Ничего, не обеднеет господин Войтенко!
Я подошла к двери квартиры и на всякий случай позвонила. Хотя сейчас время самое рабочее, но вдруг Рома дома?
И что вы думаете?
За дверью раздались шаркающие шаги, замок лязгнул – и на пороге появился Рома во всем своем великолепии.
Даже больше – он был разукрашен синяками и ссадинами, левый глаз подбит и заплыл, нижняя губа залеплена пластырем. Хотя исчезла сложная конструкция на челюсти и шея не так скособочена, зато синяки приобрели насыщенный лиловый цвет, и, честно говоря, это зрелище доставило мне удовольствие. Сама не ожидала от себя такого сильного чувства.

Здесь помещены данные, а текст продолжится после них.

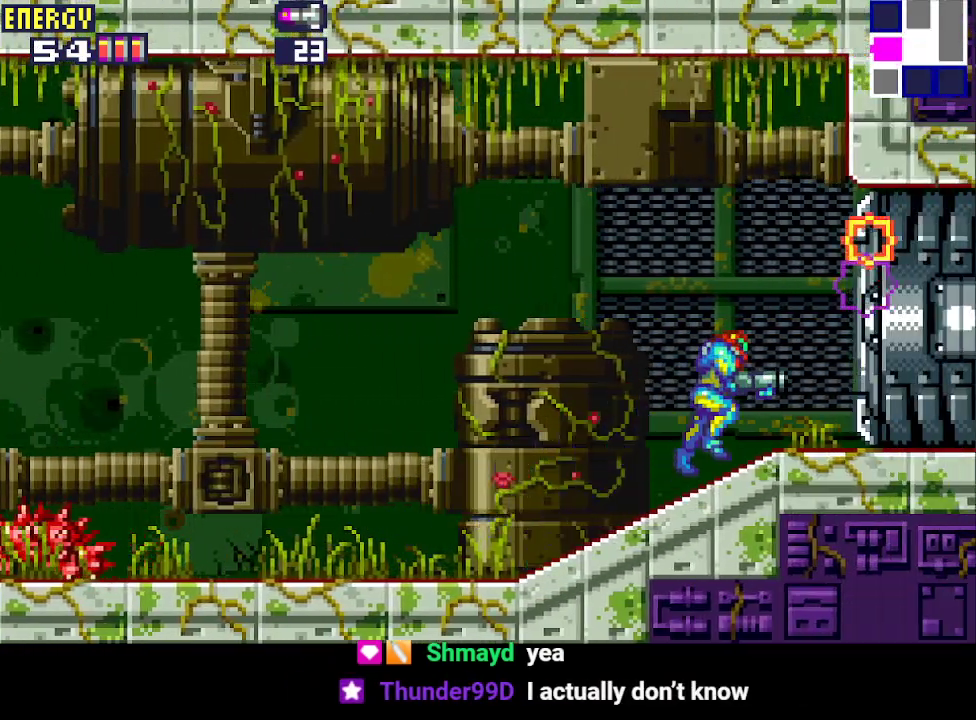
{"buttons": ["CROSS", "DPAD_RIGHT"], "events": []}
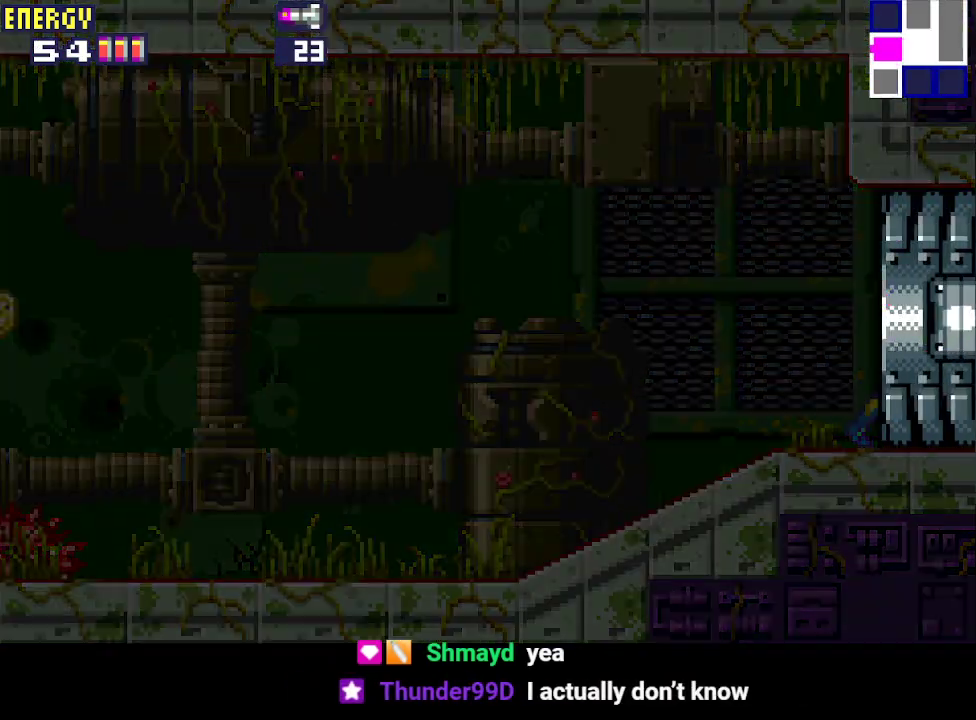
{"buttons": ["CROSS", "DPAD_RIGHT"], "events": []}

Увидев меня, Рома попятился и выпалил:
– Ты?! Какого черта ты притащилась?!
«Ого, стало быть, не так ему плохо, раз способен испытывать такие сильные эмоции. Ну, начинаем операцию внедрения».

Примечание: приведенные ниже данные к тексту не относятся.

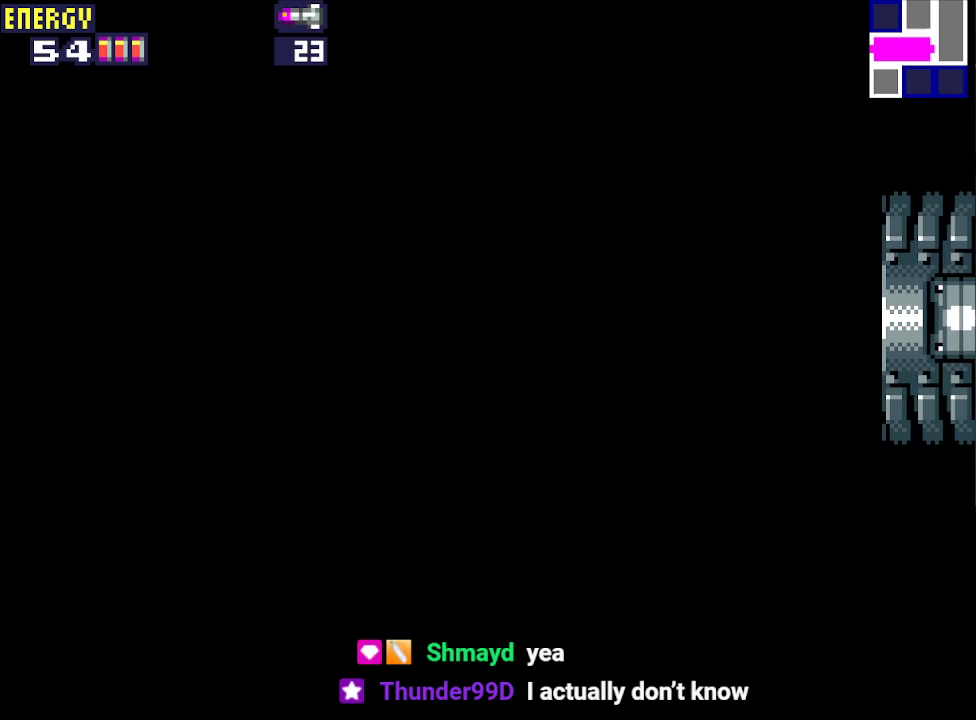
{"buttons": ["CROSS", "DPAD_RIGHT"], "events": []}
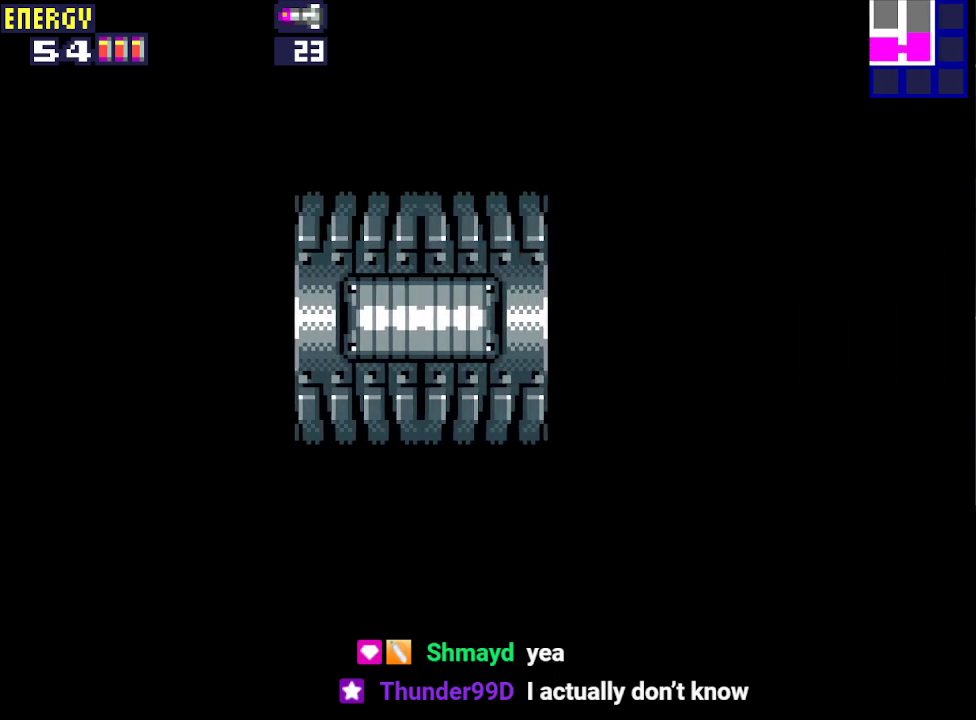
{"buttons": ["CROSS", "DPAD_RIGHT"], "events": []}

Я воспользовалась его замешательством, проскользнула в квартиру и проворковала:
– Ромочка, я подумала, что нужно дать нашим отношениям второй шанс! Нас слишком многое связывало, и нельзя все это перечеркнуть из-за минутного недопонимания…
– Чего?
– Говорю, давай попробуем начать сначала! Дорогой, мы должны всеми способами стараться сохранить наши отношения! Я долго думала и поняла, что не могу так просто все бросить!
Потихоньку я входила во вкус, самой понравилось.
– Да чтобы я… – Рома опомнился, побагровел и двинулся на меня с угрожающим видом.
И тут в квартиру протиснулся неандерталец Юра, который стоял за дверью с моим чемоданом в ожидании команды.
– А ну угомонись! – прорычал он, исподлобья уставившись на Рому. – А то я тебя еще не так разукрашу!
– А это еще кто? – проблеял Рома, попятившись и испуганно разглядывая Юру.
Говорила уже, что Юра крепкий, накачанный и широкоплечий. Еще у него длинные руки, низкий лоб и маленькие глазки, свирепо смотрящие из-под нависших бровей. В общем, вид самый устрашающий, за то его и держат у Войтенко.
Я сразу поняла, что Юрина внешность произвела на Рому неизгладимое впечатление.
– А это брат мой, – сказала я невинным тоном. – Из Зауральска.
– Какой еще брат?
– Двоюродный.
– Ты мне ни про каких братьев не рассказывала…
– Я-то рассказывала, да ты не слушал. Ты вообще никого не слушаешь, кроме себя. Их там четверо, братьев-то, и все примерно такие.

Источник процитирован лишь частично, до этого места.